Advancing Transparency and Reproducibility with Open Methods

Open Access makes research freely and easily available to all. However, to fully satisfy the ideology of open science, this increased visibility must extend beyond the research article alone.

Open methods, sometimes used interchangeably with open methodology, is a component of open science which pertains to increased transparency across the entire research process.

In this article, we explore open methods and outline their growing importance, along with some of the initiatives helping researchers enhance the reproducibility and transparency of their work.

The importance of methods

A comprehensive and clear methods section is an integral component of any research article.

A key pillar of scientific credibility, methods should clearly outline how researchers have arrived at their findings, in turn allowing others to understand, evaluate, and more importantly reproduce their research.

To achieve reproducibility means providing an in-depth account of your materials and research process, so readers know exactly how results were obtained.

Shrinking methods and the reproducibility crisis

Methods sections are not a novel concept, nor is their importance newly understood. They have always been important to ensuring that studies can be repeated, and their findings can be verified and built upon through further study.

However, methods sections have become shorter and less detailed due to restrictions on the number of words or pages that can be included within articles. In some cases, this extends to restraints on the number of tables and figures used in an article or even the number of sources that can be cited.

Exceeding these limits can be accompanied with charges. Therefore, the incentive for researchers to detail their methods in its entirety is diminished. This contributes to growing concerns within the scholarly community that research is facing a reproducibility crisis.

Previous surveys have found that more than 70% of researchers found themselves unable to repeat other researchers work, demonstrating how undetailed, missing, or inaccessible methods can limit the extent which existing research can be used as a foundation for scientific progress.

Open Access and open methods

Open Access publishers such as MDPI typically operate online. This removes page restrictions and encourages authors to be as detailed as possible in their methods.

Nonetheless, even with the benefits of Open Access publishing, incomplete methods prevent research being completely reproducible. These gaps have led to the rise of open methods.

## Material provided
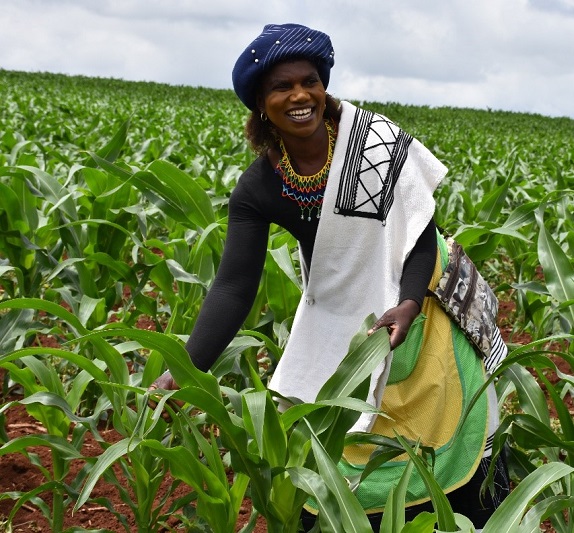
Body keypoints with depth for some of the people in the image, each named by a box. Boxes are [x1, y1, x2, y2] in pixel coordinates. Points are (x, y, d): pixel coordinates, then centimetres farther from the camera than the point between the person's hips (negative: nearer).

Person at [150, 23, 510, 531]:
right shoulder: (257, 190, -15)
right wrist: (187, 369, -33)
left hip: (413, 298, -2)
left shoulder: (374, 140, -22)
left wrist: (408, 304, -31)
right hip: (335, 316, 2)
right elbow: (234, 287, -21)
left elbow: (422, 231, -15)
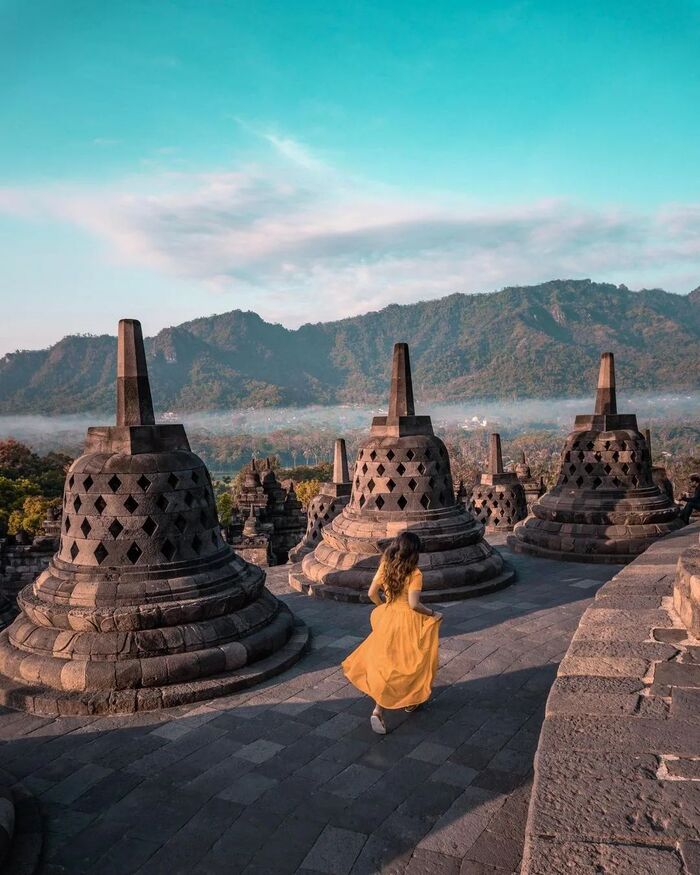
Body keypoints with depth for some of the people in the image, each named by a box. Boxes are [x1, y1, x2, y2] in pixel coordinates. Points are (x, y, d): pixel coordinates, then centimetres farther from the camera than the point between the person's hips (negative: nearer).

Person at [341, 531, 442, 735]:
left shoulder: (385, 567, -4)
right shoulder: (415, 574, -19)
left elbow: (372, 593, 0)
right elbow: (414, 604, -25)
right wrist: (432, 613, -9)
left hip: (387, 619, 4)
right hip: (408, 622, -4)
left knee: (385, 662, 16)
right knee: (410, 661, 18)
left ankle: (379, 710, 14)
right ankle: (411, 700, 35)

## Task instructions
[A] Answer these questions about the article on open methods:
(i) What term is open methods sometimes used interchangeably with?
(ii) What share of researchers did previous surveys find unable to repeat other researchers' work?
(iii) How do Open Access publishers such as MDPI typically operate?
[B] Locate each line of the entries that contains the word "left", and copy those lines. Case counts.

## Solved problems
[A]
(i) Open methodology.
(ii) More than 70%.
(iii) They typically operate online.

[B]
left hip: (413, 298, -2)
left shoulder: (374, 140, -22)
left wrist: (408, 304, -31)
left elbow: (422, 231, -15)
left shoulder: (385, 567, -4)
left elbow: (372, 593, 0)
left hip: (387, 619, 4)
left knee: (385, 662, 16)
left ankle: (379, 710, 14)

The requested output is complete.